### Problem to solve
From the entries below, return exactly the lines beginning at the one that contains "Please prove you are human by selecting the" and ending at the one that contains "velikih hitrosti (večje", both of them included, and only those lines.

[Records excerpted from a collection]
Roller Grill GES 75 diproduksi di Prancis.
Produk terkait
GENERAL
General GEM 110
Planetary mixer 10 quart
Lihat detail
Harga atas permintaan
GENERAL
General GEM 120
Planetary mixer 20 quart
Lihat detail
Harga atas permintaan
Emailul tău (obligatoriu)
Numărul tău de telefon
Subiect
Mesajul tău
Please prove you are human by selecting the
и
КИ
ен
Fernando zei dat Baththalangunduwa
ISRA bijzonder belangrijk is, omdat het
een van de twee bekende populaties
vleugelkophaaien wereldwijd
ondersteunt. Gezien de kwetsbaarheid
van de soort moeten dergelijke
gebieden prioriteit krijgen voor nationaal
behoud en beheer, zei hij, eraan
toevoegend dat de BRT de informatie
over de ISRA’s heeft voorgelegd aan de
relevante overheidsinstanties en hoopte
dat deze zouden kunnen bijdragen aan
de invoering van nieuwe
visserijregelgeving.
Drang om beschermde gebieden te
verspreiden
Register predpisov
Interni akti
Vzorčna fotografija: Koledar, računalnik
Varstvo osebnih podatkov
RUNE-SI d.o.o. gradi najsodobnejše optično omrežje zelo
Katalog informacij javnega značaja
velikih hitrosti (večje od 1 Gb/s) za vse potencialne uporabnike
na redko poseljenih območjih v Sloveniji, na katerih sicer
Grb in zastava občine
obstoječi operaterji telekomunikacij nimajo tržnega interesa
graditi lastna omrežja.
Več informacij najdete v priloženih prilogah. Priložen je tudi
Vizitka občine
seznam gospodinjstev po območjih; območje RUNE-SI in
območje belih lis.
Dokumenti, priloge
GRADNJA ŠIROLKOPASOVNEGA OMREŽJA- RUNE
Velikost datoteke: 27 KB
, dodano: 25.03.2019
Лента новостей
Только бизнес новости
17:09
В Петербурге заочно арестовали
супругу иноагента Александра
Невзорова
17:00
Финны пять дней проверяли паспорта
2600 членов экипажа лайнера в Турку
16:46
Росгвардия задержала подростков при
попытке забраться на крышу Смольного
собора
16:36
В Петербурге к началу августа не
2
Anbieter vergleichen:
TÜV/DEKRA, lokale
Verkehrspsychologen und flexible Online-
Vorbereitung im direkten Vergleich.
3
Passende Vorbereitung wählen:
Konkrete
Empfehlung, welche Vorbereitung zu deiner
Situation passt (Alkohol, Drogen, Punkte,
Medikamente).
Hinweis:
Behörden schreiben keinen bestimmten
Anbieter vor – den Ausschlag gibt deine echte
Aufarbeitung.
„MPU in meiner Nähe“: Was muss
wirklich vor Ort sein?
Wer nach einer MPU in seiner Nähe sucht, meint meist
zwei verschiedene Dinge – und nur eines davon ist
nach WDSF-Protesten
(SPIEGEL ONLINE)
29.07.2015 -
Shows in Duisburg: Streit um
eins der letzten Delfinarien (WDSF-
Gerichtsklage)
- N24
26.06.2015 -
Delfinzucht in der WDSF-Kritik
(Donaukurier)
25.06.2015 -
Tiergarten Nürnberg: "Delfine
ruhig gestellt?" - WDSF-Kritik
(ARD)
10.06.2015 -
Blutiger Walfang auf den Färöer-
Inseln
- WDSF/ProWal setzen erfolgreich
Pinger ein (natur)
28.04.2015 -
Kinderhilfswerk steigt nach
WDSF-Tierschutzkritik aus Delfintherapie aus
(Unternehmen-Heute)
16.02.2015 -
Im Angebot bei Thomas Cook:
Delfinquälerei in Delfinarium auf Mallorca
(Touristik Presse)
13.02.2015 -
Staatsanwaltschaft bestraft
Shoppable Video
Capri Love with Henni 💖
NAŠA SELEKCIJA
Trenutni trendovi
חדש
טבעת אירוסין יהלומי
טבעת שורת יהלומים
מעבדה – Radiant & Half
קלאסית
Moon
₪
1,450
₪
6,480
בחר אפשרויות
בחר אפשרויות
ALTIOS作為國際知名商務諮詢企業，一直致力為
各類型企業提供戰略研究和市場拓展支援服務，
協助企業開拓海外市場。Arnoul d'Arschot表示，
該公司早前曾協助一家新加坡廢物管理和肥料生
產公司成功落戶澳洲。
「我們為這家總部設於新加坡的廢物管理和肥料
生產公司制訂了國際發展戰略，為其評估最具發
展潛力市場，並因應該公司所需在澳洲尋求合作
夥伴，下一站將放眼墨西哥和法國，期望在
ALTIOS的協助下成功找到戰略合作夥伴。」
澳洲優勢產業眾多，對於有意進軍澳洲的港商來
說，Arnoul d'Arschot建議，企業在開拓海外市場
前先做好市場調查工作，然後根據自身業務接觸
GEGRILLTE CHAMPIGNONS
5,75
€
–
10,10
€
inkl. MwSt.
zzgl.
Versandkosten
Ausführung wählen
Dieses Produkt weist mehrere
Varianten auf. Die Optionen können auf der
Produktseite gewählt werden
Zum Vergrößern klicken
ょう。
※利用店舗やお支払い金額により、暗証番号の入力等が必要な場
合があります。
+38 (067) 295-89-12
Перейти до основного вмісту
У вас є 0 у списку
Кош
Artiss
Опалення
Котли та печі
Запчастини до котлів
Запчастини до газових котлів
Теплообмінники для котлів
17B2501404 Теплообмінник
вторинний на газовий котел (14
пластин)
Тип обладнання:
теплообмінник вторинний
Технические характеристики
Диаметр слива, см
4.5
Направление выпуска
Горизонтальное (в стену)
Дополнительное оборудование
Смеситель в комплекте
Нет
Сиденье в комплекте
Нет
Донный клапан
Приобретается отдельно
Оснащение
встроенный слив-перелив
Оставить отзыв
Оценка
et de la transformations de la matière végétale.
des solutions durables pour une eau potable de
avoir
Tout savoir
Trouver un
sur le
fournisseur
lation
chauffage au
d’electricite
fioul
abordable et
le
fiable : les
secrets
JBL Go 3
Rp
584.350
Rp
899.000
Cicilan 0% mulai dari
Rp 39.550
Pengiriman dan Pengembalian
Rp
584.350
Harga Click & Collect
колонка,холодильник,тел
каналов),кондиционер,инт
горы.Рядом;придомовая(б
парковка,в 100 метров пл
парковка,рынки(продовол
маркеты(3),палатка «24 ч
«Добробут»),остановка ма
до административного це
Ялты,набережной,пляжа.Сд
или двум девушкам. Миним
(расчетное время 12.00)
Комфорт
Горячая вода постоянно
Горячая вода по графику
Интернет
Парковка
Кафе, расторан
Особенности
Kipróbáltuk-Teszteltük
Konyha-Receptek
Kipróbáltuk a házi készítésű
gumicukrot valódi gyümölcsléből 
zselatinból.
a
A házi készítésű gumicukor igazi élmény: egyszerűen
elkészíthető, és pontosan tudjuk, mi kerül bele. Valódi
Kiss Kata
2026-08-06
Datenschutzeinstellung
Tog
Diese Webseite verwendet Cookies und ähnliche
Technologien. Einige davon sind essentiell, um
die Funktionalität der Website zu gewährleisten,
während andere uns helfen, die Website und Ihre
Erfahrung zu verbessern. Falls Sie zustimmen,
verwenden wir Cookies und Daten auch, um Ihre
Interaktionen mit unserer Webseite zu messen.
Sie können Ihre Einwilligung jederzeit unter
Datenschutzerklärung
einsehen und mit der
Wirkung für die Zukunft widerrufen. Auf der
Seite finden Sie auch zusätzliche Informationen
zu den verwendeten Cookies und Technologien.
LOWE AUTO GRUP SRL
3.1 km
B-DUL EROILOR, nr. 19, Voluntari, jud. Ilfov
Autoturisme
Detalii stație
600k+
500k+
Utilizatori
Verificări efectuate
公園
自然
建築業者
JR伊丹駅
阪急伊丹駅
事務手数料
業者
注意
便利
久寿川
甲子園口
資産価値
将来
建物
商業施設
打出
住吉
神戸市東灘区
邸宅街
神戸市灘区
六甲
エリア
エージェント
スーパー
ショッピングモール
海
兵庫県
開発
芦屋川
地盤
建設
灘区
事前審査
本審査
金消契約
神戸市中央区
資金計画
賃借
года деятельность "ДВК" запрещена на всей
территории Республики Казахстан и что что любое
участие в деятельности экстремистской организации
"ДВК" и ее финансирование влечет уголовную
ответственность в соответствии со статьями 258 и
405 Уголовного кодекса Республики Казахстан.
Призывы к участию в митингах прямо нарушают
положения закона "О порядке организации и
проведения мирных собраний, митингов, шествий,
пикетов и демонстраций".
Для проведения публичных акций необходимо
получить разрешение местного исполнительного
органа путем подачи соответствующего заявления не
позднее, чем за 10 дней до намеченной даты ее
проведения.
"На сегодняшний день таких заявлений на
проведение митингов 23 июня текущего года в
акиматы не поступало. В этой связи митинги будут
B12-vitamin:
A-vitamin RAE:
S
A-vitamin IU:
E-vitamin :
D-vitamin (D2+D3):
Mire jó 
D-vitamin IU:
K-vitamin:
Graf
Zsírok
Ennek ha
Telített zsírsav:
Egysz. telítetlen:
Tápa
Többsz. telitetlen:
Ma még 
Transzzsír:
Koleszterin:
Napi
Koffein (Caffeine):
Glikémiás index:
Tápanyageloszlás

### Your solution
Please prove you are human by selecting the
и
КИ
ен
Fernando zei dat Baththalangunduwa
ISRA bijzonder belangrijk is, omdat het
een van de twee bekende populaties
vleugelkophaaien wereldwijd
ondersteunt. Gezien de kwetsbaarheid
van de soort moeten dergelijke
gebieden prioriteit krijgen voor nationaal
behoud en beheer, zei hij, eraan
toevoegend dat de BRT de informatie
over de ISRA’s heeft voorgelegd aan de
relevante overheidsinstanties en hoopte
dat deze zouden kunnen bijdragen aan
de invoering van nieuwe
visserijregelgeving.
Drang om beschermde gebieden te
verspreiden
Register predpisov
Interni akti
Vzorčna fotografija: Koledar, računalnik
Varstvo osebnih podatkov
RUNE-SI d.o.o. gradi najsodobnejše optično omrežje zelo
Katalog informacij javnega značaja
velikih hitrosti (večje od 1 Gb/s) za vse potencialne uporabnike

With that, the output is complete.